Deborah Godin said...

This was neat to read your recollections of childhood sick days. It triggered vague memories in me of having a home visit from a doctor, but I wonder if it's real. I would have been very young if it was real! Great old photos, too.

Marla said...

Nice post. I was sick alot as a kid. I had everything disease out there, except for whooping cough. I do remember having the measles once and I developed pneumonia. I had to be hospitalized for oxygen and they put me in a store room in the basement so others wouldn't be exposed to the measles. I remember people looking in the window on the door at me. My grandpa Oscar would tell me that the water bottle bubbling on the oxygen take was to wash my nose out. I believed him of course!

Sylvia K said...

I always love your stories about your childhood and how happy it was. I have few of my own and none that I care to revisit, so yours are all the more endearing. Thanks, Bobbie!

Claire, said...

How lovely!

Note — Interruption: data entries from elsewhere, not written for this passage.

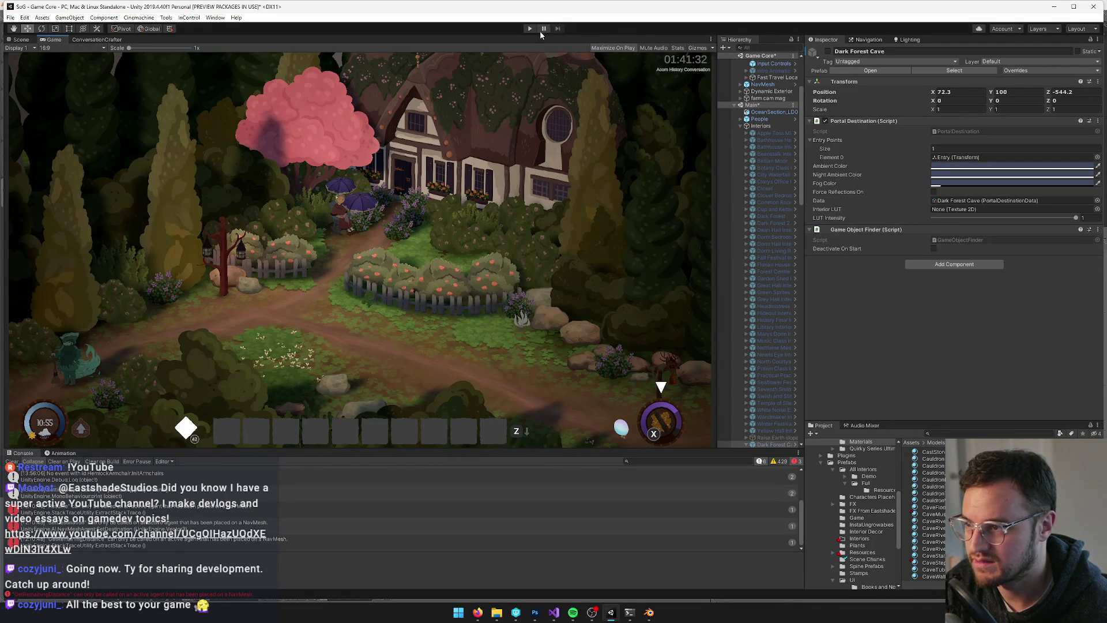
# Play-test the game, then stop Play mode to return to the editor
pyautogui.click(527, 29)
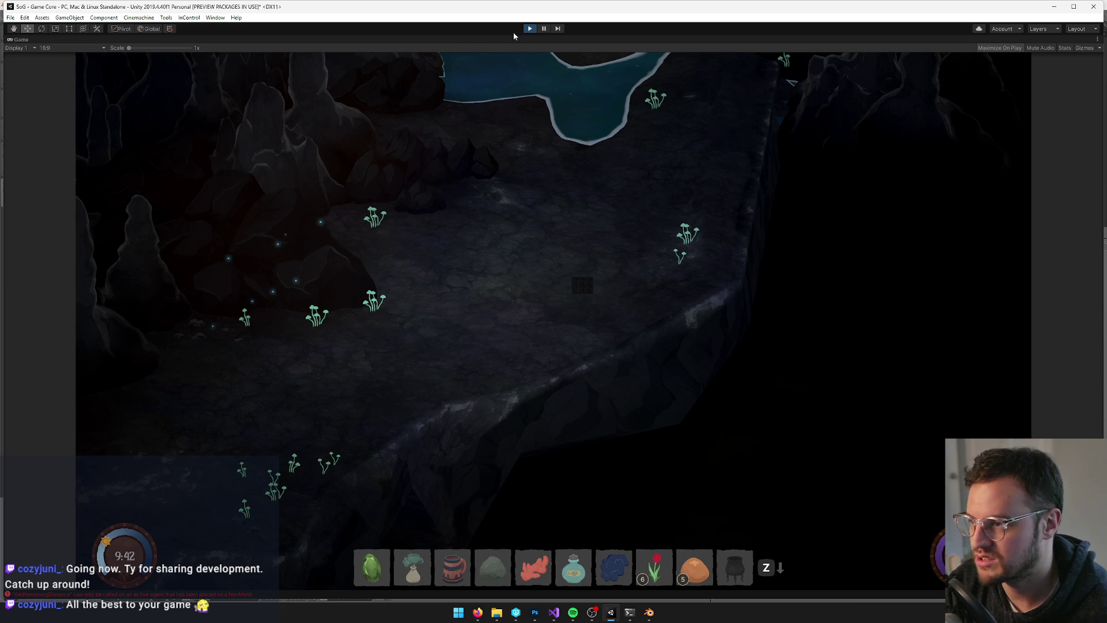
pyautogui.click(530, 30)
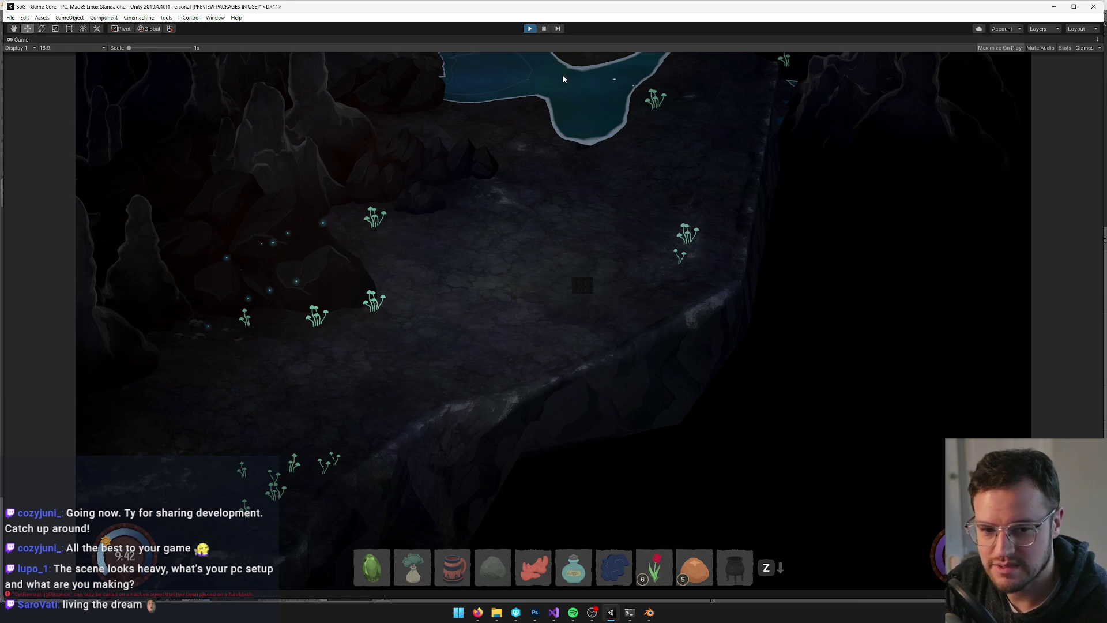
pyautogui.press('ctrl+p')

I keep a picture box I never did like albums, or rules, much.

Dianne said...

sick days when I was kid meant movie magazines - not tabloids but the old fashioned ones where everything was glamour and gloss

dAwN said...

Bobbie..
What..i missed a few posts here...now i will read and catch up...
Well i Loved your memorys of being sick as a child..How nurturing you mother was...and a drs call..that is unheard of now a days...
your shadow shot is very cool...
and that nursing chair is very nice...
great old photos!
ok i am all caught up on the posts i missed!
have a nice day1

Mare said...

Well, your post reminded me of my childhood. I got those '3 week measles' and watched everyone else play outside. I had paperdolls, and a beanbag clown. My doctor also made home visits. Thanks for the walk down Memory Lane!!

Kay said...

This was a MOST delightful post! It does seem like there's a lot more sick people around here. I'm just waiting for it to hit me, too. I loved reading about your early sick days. I wish we still could have doctors that made house calls. Potato soup, hunh? I wonder if you grew to like it.

me ann my camera said...

Bobbie, this is another one of your treasure trove of memories posts that have prompted some of mine. The big thing that was special when we were sick was to get a 'big' bottle of gingerale. That was the 'magic' pink pills to me. I can still remember the disappointment though when I didn't get a pair of sunglasses like my oldest brother did when he got the measles. I just had to stay in a darkened room with the shades pulled. I think we stayed in bed too for most of the time when we were sick so we didn't get cold. I loved being tucked in and getting to feel pretty special for a while. Thanks for the memories :-)

Trannyhead said...

I thoroughly enjoy reading stories of your old memories. My mom talks about the days when the doctor would come to her house and it just blows my mind. It seems so much more humane to have a doctor visit. I mean - when I take my son to the pediatrician it's so miserable. First off, dragging a sick kid to the doctor is bad. But then having to sit in the waiting room where he catches a few more diseases? Ugh!